• _What is required_: Go through the data line by line and count the lines that hold "pinky". Reply with the total only.

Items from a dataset
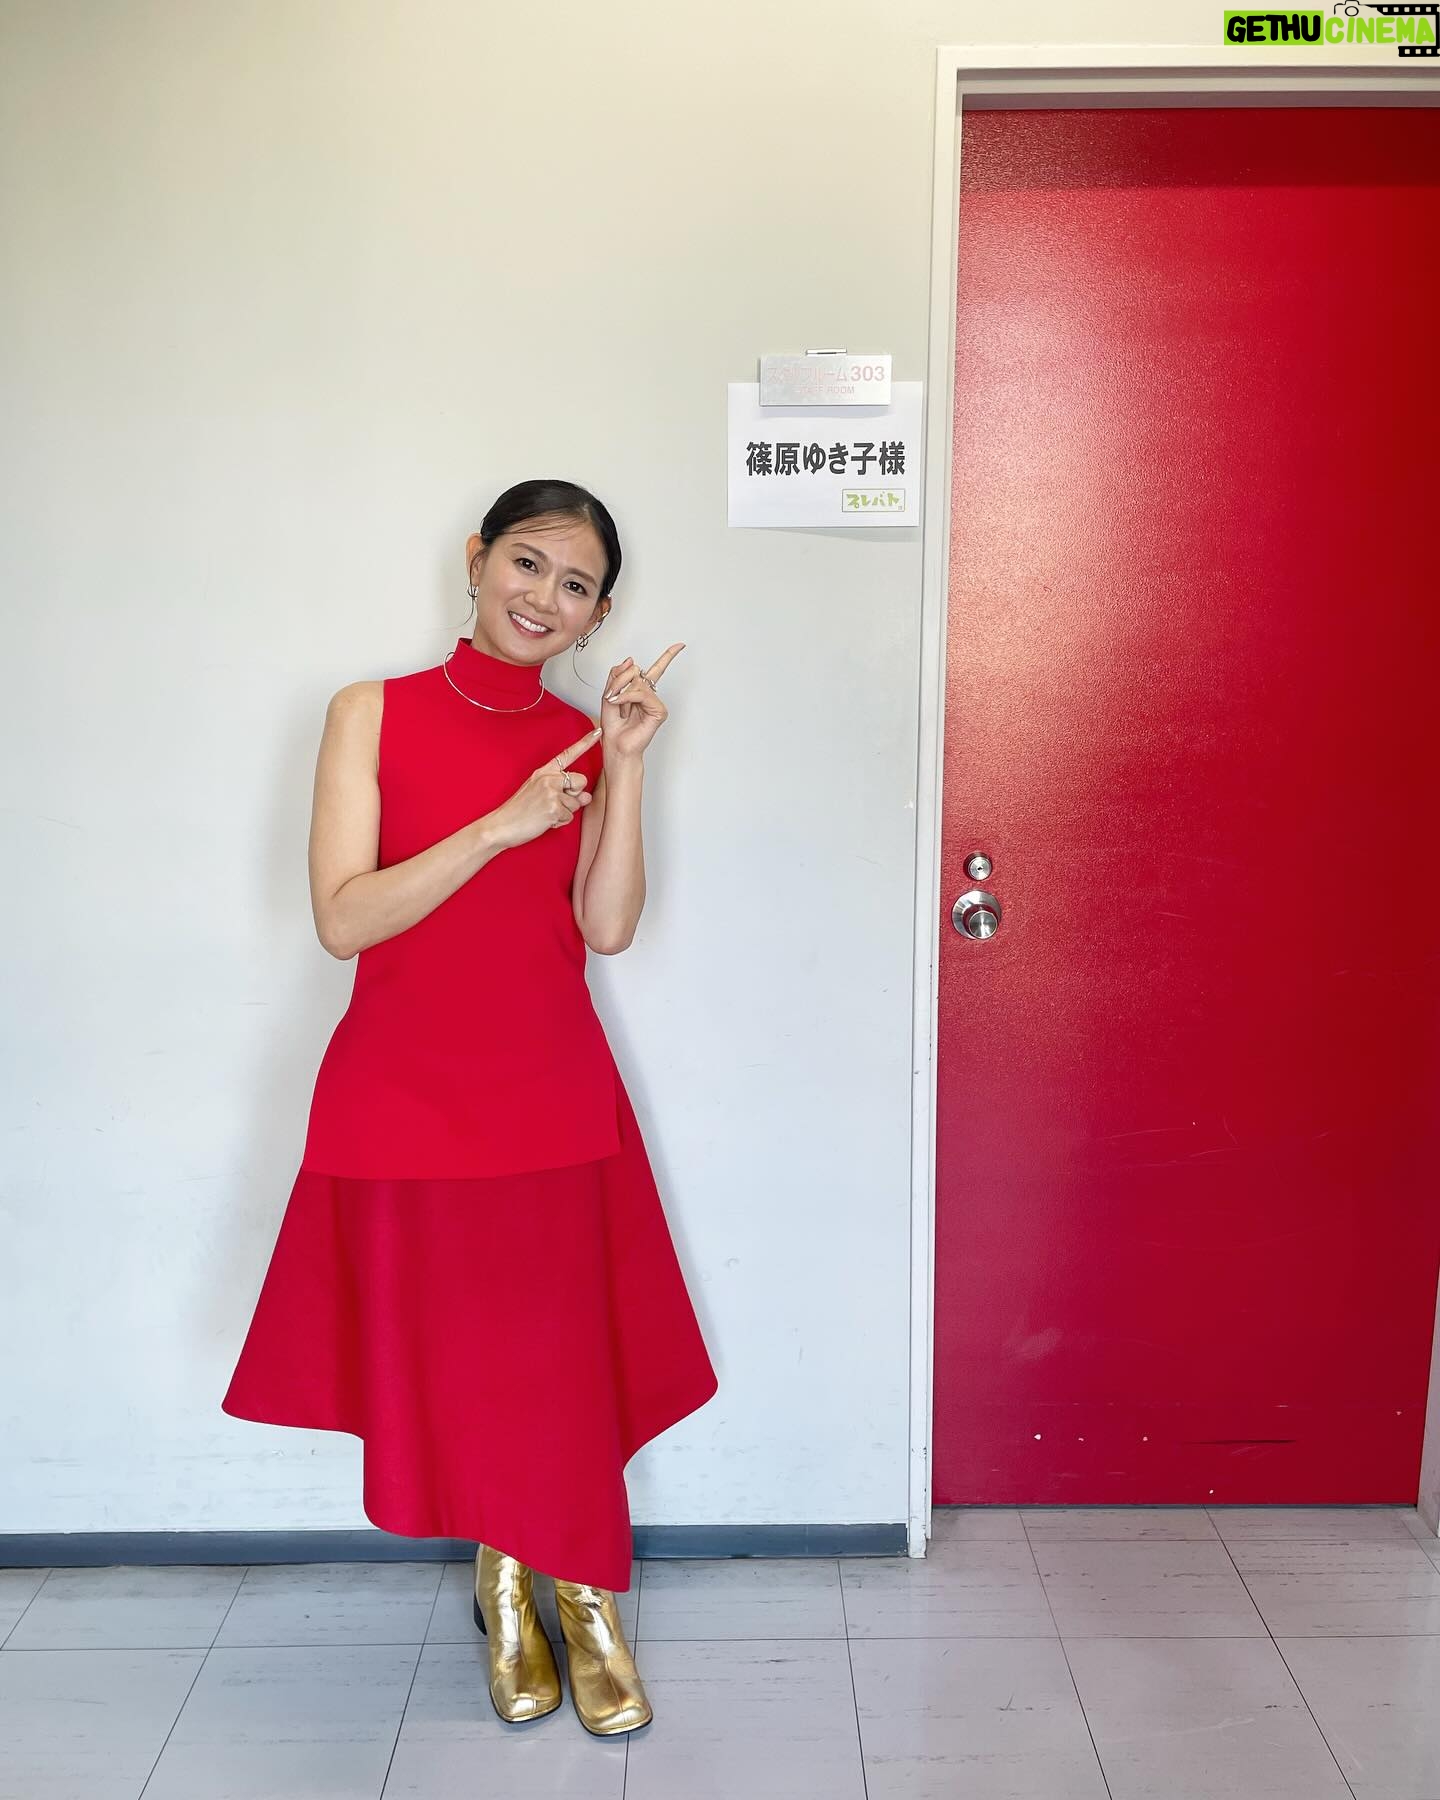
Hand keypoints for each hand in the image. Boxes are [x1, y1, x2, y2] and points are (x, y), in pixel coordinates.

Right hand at [488, 724, 600, 846]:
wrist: (502, 825)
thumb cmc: (520, 811)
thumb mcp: (541, 795)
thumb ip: (564, 792)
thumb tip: (586, 797)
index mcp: (544, 771)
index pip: (568, 754)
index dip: (585, 742)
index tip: (599, 731)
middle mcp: (549, 778)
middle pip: (581, 780)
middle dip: (574, 794)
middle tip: (554, 803)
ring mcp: (551, 792)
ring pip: (576, 803)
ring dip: (565, 812)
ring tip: (545, 813)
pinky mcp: (554, 807)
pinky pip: (569, 817)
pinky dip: (559, 822)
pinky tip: (544, 821)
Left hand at [600, 643, 684, 757]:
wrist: (616, 745)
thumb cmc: (614, 726)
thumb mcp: (609, 694)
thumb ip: (617, 675)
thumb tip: (631, 660)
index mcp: (641, 690)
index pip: (656, 669)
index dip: (668, 656)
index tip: (680, 645)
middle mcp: (650, 695)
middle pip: (636, 671)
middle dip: (618, 681)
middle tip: (613, 697)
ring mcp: (655, 702)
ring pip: (637, 681)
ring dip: (621, 692)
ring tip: (618, 706)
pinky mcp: (659, 711)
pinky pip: (641, 693)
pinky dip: (627, 698)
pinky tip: (623, 708)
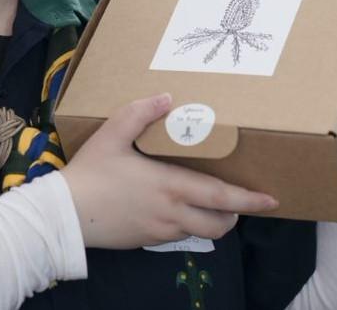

• _Result for this exercise_: 8